Activity:
Would you please transcribe the listing exactly, with no images?

=-=-=-=-=

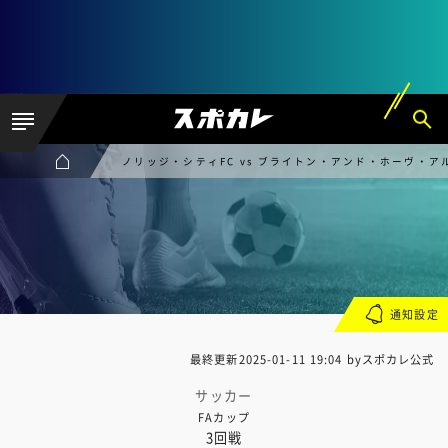
ノリッジ・シティFC vs ブライトン・アンド・ホーヴ・ア
通知設定
最終更新
2025-01-11 19:04
byスポカレ公式
サッカー
FAカップ
3回戦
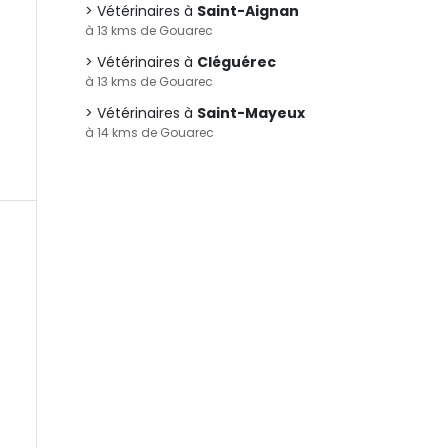
Vétérinaires à
Saint-Aignan
à 13 kms de Gouarec
Vétérinaires à
Cléguérec
à 13 kms de Gouarec
Vétérinaires à
Saint-Mayeux
à 14 kms de Gouarec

=-=-=-=-=

Solved exercise:
ノリッジ・シティFC vs ブライトン・アンド・ホーヴ・ア
通知設定
最終更新
2025-01-11 19:04
byスポカレ公式
サッカー
FAカップ
3回戦
Vétérinaires à
Saint-Aignan
à 13 kms de Gouarec
Vétérinaires à
Cléguérec
à 13 kms de Gouarec
Vétérinaires à
Saint-Mayeux
à 14 kms de Gouarec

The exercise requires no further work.